Begin Source passage

42. In the premises, I hasten to add that the conduct of the Plaintiff of approaching the jurisdiction of the Court of Appeal and at the same time reverting to this court, by way of an Application to Set aside the Dismissal Orders, amounts to an abuse of the Due  process of the court and such conduct ought and must be frowned upon.

43. In support of the observation, that the subject Application amounts to abuse of the Due process of the court, it is imperative to take cognizance of the decision in the case of MUCHANGA INVESTMENTS LTD v SAFARIS UNLIMITED (AFRICA) LTD & 2 others [2009] eKLR,where the court observed as hereunder;

“What does constitute an abuse of process of the court is a matter which needs to be determined by the circumstances of each case.  There can be no all-encompassing definition of the concept of “abuse of process.”  It can be said in general terms, however, that an abuse of process takes place where the proceedings permitted by the rules of court to facilitate the pursuit of the truth are used for purposes extraneous, to that objective.”

Again the Court of Appeal in Abuja, Nigeria in the case of ATTAHIRO v BAGUDO 1998 3 NWLL pt 545 page 656, stated that the term abuse of court process has the same meaning as abuse of judicial process.  The employment of judicial process is regarded as an abuse when a party uses the judicial process to the irritation and annoyance of his opponent and the efficient and effective administration of justice.  It is a term generally applied to a proceeding which is wanting in bona fides and is frivolous, vexatious or oppressive.  The term abuse of process has an element of malice in it.

In the Nigerian Case of KARIBU-WHYTIE J Sc in SARAK v KOTOYE (1992) 9 NWLR 9pt 264) 156 at 188-189 (e) the concept of abuse of judicial process was defined:-

“The concept of abuse of judicial process is imprecise, it implies circumstances and situations of infinite variety and conditions.  Its one feature is the improper use of the judicial powers by a party in litigation to interfere with the administration of justice …”

End Source passage
Begin Dataset entries

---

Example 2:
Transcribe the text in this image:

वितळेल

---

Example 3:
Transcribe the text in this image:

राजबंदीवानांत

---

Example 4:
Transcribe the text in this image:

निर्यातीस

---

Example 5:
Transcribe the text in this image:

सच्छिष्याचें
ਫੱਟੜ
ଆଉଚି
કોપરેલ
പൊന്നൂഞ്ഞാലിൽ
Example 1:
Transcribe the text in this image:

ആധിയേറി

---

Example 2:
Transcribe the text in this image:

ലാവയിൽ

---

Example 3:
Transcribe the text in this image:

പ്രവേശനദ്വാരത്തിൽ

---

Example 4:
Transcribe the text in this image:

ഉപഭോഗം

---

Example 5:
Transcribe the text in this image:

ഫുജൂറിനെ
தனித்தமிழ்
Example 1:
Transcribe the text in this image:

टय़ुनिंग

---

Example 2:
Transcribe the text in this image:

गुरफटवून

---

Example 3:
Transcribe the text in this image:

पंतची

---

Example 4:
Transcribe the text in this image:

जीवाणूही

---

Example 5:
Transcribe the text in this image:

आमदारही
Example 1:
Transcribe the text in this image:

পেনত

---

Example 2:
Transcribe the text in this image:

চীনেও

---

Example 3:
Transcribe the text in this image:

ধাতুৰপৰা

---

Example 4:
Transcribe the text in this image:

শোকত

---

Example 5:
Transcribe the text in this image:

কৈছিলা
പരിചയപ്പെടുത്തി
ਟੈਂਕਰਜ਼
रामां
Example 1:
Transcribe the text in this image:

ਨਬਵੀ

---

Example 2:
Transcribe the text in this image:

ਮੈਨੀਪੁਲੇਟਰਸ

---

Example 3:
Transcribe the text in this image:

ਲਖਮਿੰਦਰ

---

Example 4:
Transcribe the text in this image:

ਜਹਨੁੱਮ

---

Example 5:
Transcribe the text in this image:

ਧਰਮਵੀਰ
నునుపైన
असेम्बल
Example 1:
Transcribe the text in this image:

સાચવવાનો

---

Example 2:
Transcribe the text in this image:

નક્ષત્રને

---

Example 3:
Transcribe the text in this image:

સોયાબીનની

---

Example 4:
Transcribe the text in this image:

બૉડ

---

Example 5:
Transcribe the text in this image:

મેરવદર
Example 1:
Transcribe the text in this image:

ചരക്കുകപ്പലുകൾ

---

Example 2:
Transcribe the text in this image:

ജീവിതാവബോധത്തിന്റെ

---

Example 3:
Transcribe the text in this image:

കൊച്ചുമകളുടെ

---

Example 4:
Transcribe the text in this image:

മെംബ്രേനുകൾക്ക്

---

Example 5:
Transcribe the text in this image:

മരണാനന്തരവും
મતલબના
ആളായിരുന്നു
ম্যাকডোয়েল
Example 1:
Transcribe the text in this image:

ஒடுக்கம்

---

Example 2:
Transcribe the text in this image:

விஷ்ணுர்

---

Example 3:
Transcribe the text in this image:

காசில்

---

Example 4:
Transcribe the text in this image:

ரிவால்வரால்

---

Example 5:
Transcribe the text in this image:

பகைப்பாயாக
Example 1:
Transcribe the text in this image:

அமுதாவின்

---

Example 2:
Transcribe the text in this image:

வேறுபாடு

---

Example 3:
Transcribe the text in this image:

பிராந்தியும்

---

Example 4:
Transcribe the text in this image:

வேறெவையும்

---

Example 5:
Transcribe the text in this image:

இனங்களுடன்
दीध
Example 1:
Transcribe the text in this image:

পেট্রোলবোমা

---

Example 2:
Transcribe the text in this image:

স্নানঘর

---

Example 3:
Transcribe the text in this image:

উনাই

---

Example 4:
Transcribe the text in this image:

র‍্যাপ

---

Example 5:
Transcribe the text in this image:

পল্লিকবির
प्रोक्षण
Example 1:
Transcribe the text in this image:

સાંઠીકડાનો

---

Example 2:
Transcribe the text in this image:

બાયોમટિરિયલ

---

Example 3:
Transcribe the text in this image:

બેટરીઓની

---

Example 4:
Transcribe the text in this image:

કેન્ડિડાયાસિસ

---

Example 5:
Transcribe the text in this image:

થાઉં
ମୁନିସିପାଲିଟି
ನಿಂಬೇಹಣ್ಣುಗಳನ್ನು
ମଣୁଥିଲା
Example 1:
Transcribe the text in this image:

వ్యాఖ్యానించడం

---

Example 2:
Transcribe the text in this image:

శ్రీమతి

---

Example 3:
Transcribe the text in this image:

End Dataset entries

* **Task 1**
Do these statements agree with the passage on abuse of court process? Answer yes or no for each, quoting the words of the passage that decide it.
(a) The decision in MUCHANGA INVESTMENTS LTD v SAFARIS UNLIMITED (AFRICA) LTD & 2 others holds that abuse of process can be given a single all-encompassing definition.
(b) ATTAHIRO v BAGUDO was decided by the Court of Appeal in Abuja, Nigeria.
(c) The passage treats abuse of process as a term that carries an element of malice.
* **Task 2**
How would you sum up the passage on abuse of court process in two sentences?
* **Task 3**
Resume the passage on abuse of court process, starting right after its final sentence.

* **Answer 1**
(a) No: "There can be no all-encompassing definition of the concept of “abuse of process.”"
(b) Yes: "the Court of Appeal in Abuja, Nigeria in the case of ATTAHIRO v BAGUDO"
(c) Yes: "The term abuse of process has an element of malice in it."

* **Answer 2**
The court finds that the Plaintiff abused the due process of the court by approaching the Court of Appeal while also applying to this court to set aside the Dismissal Orders, and that such conduct must be frowned upon. To support this, it cites decisions that describe abuse of process as using court proceedings for purposes extraneous to the pursuit of truth, in a way that lacks bona fides, is frivolous, vexatious or oppressive, and improperly uses judicial powers to interfere with the administration of justice.

* **Answer 3**
The same Court went on to give the understated circumstances, as examples or illustrations of the abuse of the judicial process:-

a. “Instituting multiplicity of actions on the same subject matter against the same opponent on the same issues or a multiplicity of action on the same matter between the same parties even where there exists a right to begin the action.

b. Instituting different actions between the same parties simultaneously in different courts even though on different grounds.

c. Where two similar processes are used in respect of the exercise of the same right for example, a cross appeal and a respondent’s notice.

d. (sic) meaning not clear)

e. Where there is no loti of law supporting a Court process or where it is premised on frivolity or recklessness.”

44. Simply put, the conduct displayed and/or exhibited by the Plaintiff exemplifies abuse of the due process of the court.

ISSUE NUBMER 3

Whether the proceedings relating to the counterclaim are amenable to setting aside.

45. The Plaintiff herein had also sought that the court be pleased to set aside the proceedings carried out and/or conducted on the 3rd November 2021, pertaining to and/or concerning the counter-claim.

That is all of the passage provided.